═════ Records to process ═════

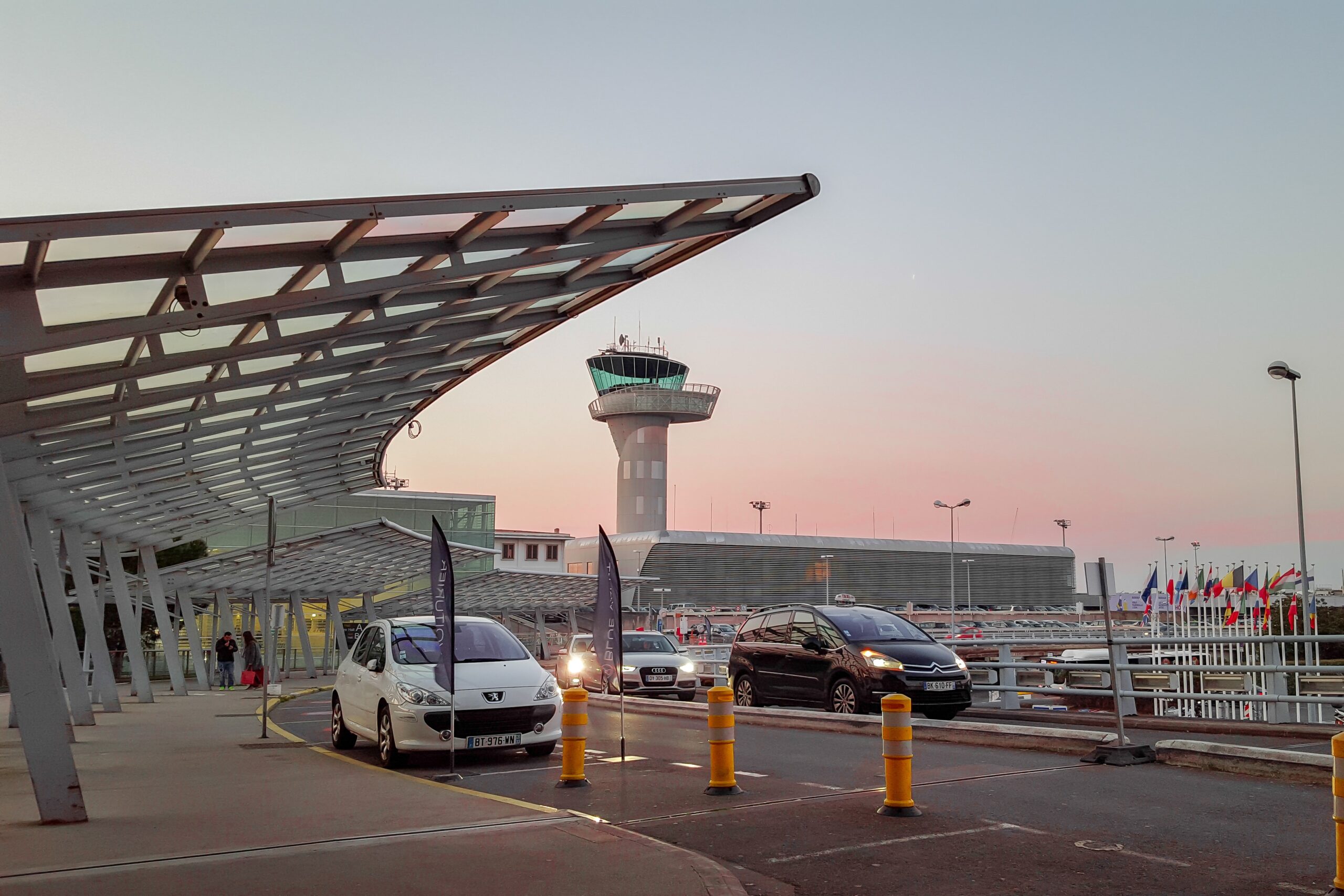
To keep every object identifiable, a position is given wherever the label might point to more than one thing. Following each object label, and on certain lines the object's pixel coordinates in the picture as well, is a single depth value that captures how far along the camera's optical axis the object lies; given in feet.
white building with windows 294.87
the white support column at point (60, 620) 58.18
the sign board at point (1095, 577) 39.73
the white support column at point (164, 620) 86.58
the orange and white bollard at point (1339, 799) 19.12
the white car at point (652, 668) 83.71
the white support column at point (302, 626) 141.38
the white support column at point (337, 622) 154.01
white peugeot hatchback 40.45
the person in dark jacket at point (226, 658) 107.14
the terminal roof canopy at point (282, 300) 27.96
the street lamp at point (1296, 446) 98.78
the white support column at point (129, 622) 79.82
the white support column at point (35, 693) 27.89
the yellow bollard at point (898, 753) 27.58
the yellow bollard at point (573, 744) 33.83
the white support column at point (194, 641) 104.63
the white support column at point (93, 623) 69.77
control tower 400.67
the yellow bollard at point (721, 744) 31.60
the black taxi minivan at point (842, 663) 52.47
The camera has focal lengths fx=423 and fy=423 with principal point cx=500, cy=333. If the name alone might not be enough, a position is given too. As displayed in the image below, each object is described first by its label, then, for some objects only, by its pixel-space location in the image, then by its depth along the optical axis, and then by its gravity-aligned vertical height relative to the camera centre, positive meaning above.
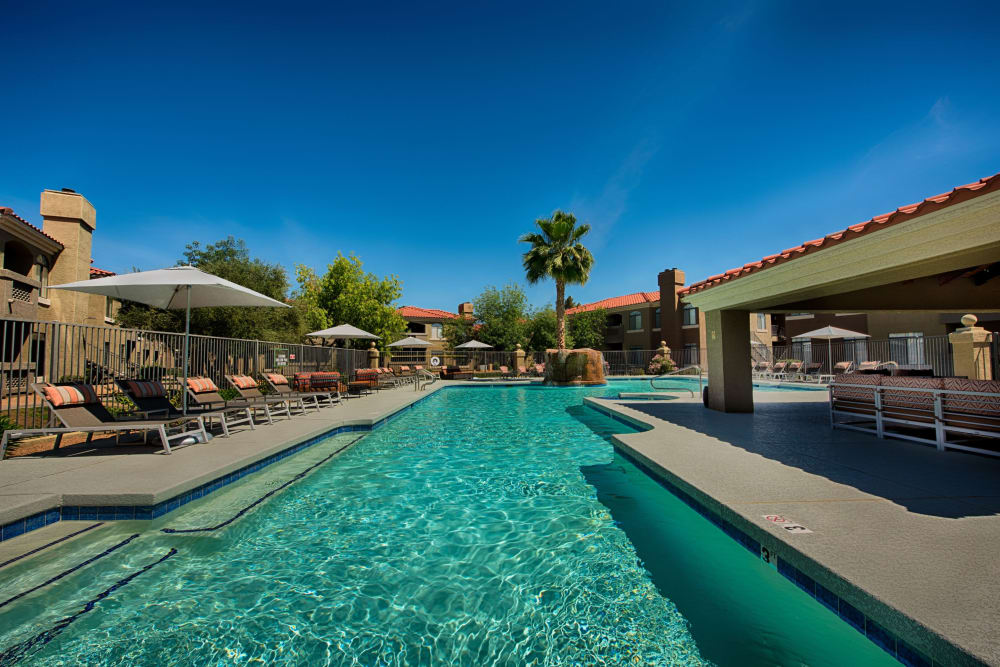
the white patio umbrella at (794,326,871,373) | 19.30 +0.82
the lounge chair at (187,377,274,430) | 7.39 -0.73
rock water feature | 20.86 -0.66
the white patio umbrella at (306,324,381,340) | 16.41 +0.94
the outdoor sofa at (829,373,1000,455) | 4.59 -0.74
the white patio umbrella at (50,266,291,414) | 6.51 +1.18
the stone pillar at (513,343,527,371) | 27.31 -0.22
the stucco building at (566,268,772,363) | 31.61 +2.43
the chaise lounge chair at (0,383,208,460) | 5.13 -0.74
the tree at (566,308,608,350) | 35.44 +2.25
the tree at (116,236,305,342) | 16.48 +1.93
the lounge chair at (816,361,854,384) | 19.03 -0.80
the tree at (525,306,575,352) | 33.34 +1.76
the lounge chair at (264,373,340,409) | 9.44 -0.81
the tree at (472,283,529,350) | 33.12 +3.19
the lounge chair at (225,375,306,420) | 8.37 -0.74
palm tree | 22.17 +5.24
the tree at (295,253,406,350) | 28.53 +4.07
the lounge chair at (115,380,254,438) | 6.25 -0.64
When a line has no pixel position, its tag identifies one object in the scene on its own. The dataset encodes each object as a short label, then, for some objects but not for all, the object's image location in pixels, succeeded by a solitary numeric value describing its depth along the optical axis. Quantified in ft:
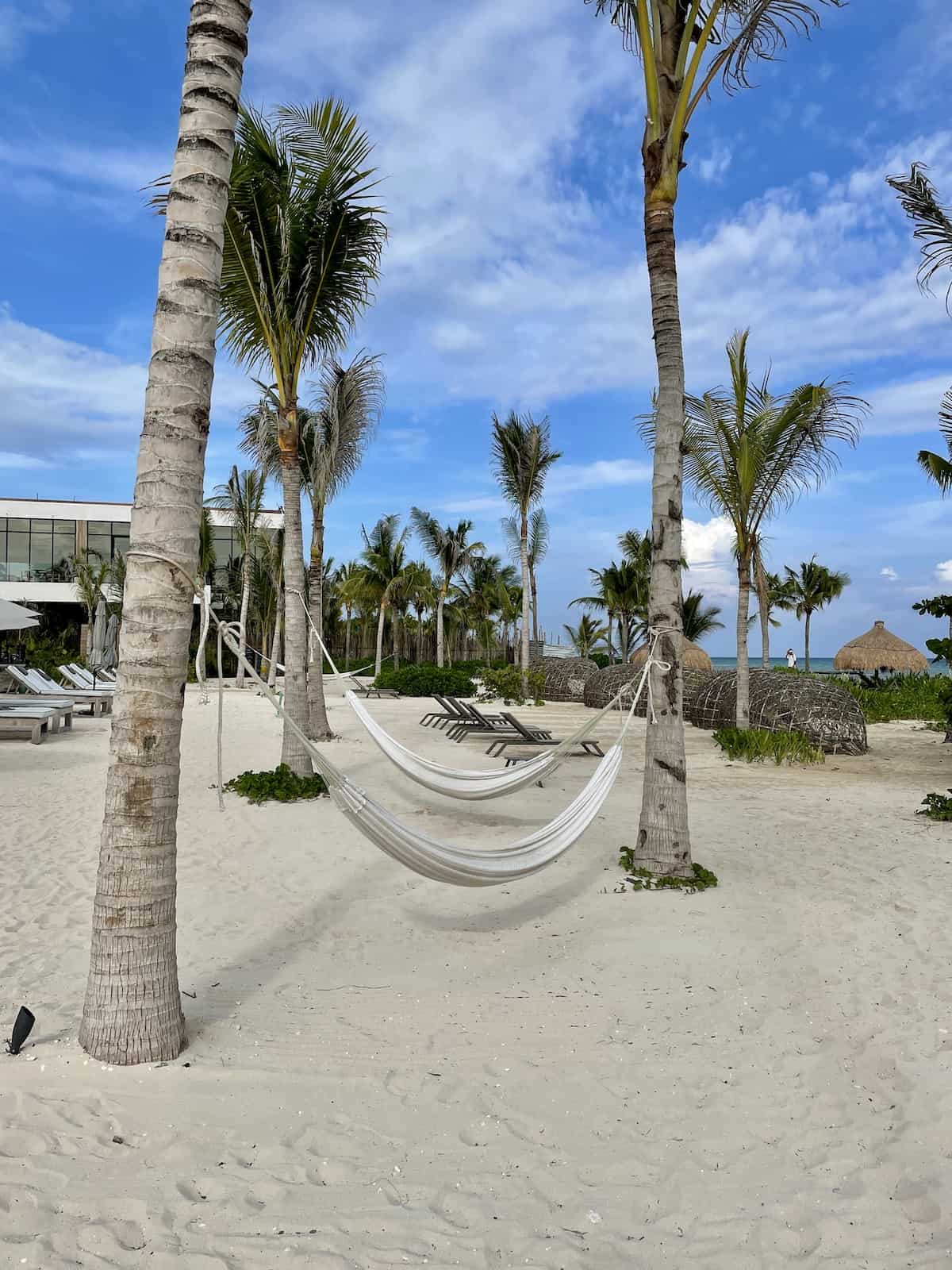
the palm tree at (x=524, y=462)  58.13
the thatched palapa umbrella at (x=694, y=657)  70.70
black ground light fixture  8.19
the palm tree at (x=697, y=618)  91.56
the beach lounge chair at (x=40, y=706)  33.99
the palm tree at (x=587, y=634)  108.88
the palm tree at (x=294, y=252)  22.66
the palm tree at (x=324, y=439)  34.50
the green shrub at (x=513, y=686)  59.98
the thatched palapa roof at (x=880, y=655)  79.00
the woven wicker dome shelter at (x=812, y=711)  33.96
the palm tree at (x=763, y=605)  51.24
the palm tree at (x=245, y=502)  73.41
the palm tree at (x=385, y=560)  93.61
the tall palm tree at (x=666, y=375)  14.74
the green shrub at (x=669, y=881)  14.29
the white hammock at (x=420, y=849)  10.00
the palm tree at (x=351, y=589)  94.48
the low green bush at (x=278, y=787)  21.74
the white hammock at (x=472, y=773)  14.28
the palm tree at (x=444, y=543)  87.97
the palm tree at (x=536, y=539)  76.69
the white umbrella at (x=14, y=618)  35.58
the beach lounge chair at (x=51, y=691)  41.65
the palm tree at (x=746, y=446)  32.68
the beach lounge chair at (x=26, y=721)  32.14
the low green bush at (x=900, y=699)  51.49
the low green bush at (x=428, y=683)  67.51
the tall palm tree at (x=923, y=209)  23.98
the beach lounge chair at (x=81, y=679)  48.78
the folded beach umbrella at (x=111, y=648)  59.88
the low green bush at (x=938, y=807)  20.13
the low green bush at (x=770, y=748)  30.86
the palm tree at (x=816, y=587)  95.09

═════

## [Problem details]
The full text of the data above, exact and without pictures, is what to return.

## [Solution for this task]
To keep every object identifiable, a position is given wherever the label might point to more than one thing. Following each object label, and on certain lines the object's pixel coordinates in the picture as well, is a single depth value that captures how far along the camera's optical axis the object lies; given in feet.
white building with windows 294.87
the white support column at point (60, 620) 58.18
the sign board at point (1095, 577) 39.73
the white support column at point (164, 620) 86.58
the orange and white bollard at point (1339, 799) 19.12
the white car at point (652, 668) 83.71
the white support column at point (302, 626) 141.38
the white support column at point (337, 622) 154.01
white peugeot hatchback 40.45
the person in dark jacket at point (226, 658) 107.14
the terminal roof canopy at point (282, 300) 27.96
the street lamp at point (1296, 446) 98.78
the white support column at point (129, 622) 79.82
the white support column at point (35, 693) 27.89
the yellow bollard at point (898, 753) 27.58
the yellow bollard at point (573, 744) 33.83
the white support column at point (194, 641) 104.63
the white support column at point (93, 623) 69.77
control tower 400.67
the yellow bollard at point (721, 744) 31.60
the black taxi minivan at point (842, 663) 52.47
The camera has focal lengths fx=423 and fy=423 with principal point cx=500, cy=333. If the name alone might not be enough, a position is given too. As displayed in the image below, each object is described first by its label, then, for some objects only, by its pixel-space location in the image, then by its depth along the optical axis, and then by its gravity-aligned vertical height relative to the camera centre, positive meaning above.
the white patio umbrella at (794,326,871,373) | 19.30 +0.82
the lounge chair at (187,377,274,430) | 7.39 -0.73
rock water feature | 20.86 -0.66
the white patio umbrella at (306,324,381,340) | 16.41 +0.94
the outdoor sofa at (829,373,1000,455) | 4.59 -0.74
the white patio umbrella at (50,266,291,414) | 6.51 +1.18
the stone pillar at (513,343,527,371) | 27.31 -0.22
the stucco building at (566,268,772,363) | 31.61 +2.43
the chaise lounge chair at (0,383,208,460) | 5.13 -0.74
the tree at (566,308,608,350) | 35.44 +2.25
the tree at (116,236,305,342) | 16.48 +1.93
the lounge chair at (816,361,854,384) | 19.03 -0.80
the tree at (525,306,575,352) | 33.34 +1.76
the lounge chair at (264,373,340,409) | 9.44 -0.81
the tree at (472,283,529,350) | 33.12 +3.19
the lounge chair at (225,375,306,420) | 8.37 -0.74
palm tree | 22.17 +5.24
the tree at (295,253,406,350) | 28.53 +4.07
the lounge chair at (115,380,254,438) | 6.25 -0.64
When a line has no pixel position, its tag identifies one object in the scene on its own. The dataset encodes each object as a short label, then, for some objects but not for all, the object's image location in pixels, succeeded by a solitary numeric value describing its depth along the optical axis. Quantified in ft:
the palm tree at (x=524, y=462)  58.13
the thatched palapa umbrella at (x=694, y=657)  70.70
black ground light fixture  8.19
the palm tree at (x=697, y=618)  91.56
the beach lounge chair at (x=40, y=706)  33.99
the palm tree at (x=587, y=634)  108.88
the palm tree at (x=294, y=252)  22.66
the palm tree at (x=324, y=439)  34.50
the green shrub at (x=513, y=686)  59.98
the thatched palapa roof at (x=880, y=655)  79.00
the woven wicker dome shelter at (x=812, y=711)  33.96
the palm tree at (x=763, y=605)  51.24
the palm tree at (x=245, y=502)  73.41
the palm tree at (x=385, y=560)  93.61
the tall palm tree at (x=666, y=375)  14.74
the green shrub at (x=669, y=881)  14.29
the white hammock at (x=420, y=849)  10.00
the palm tree at (x=351, y=589)  94.48
the low green bush at (x=278, y=787)  21.74
the white hammock at (x=472, y=773)  14.28
the palm tree at (x=444, y=543)  87.97
the palm tree at (x=536, y=539)  76.69
the white umbrella at (x=14, y=618)  35.58
the beach lounge chair at (x=51, y=691)  41.65
the palm tree at (x=746, y=446)  32.68
the beach lounge chair at (x=26, y=721)  32.14
the low green bush at (x=900, y=699)  51.49
the low green bush at (x=428, y=683)  67.51
the tall palm tree at (x=923, y=209)  23.98
the beach lounge chair at (x=81, y=679)  48.78
the folded beach umbrella at (x=111, y=648)  59.88
the low green bush at (x=938, y=807)  20.13
the low green bush at (x=770, y=748)  30.86
the palm tree at (x=816, y=587)  95.09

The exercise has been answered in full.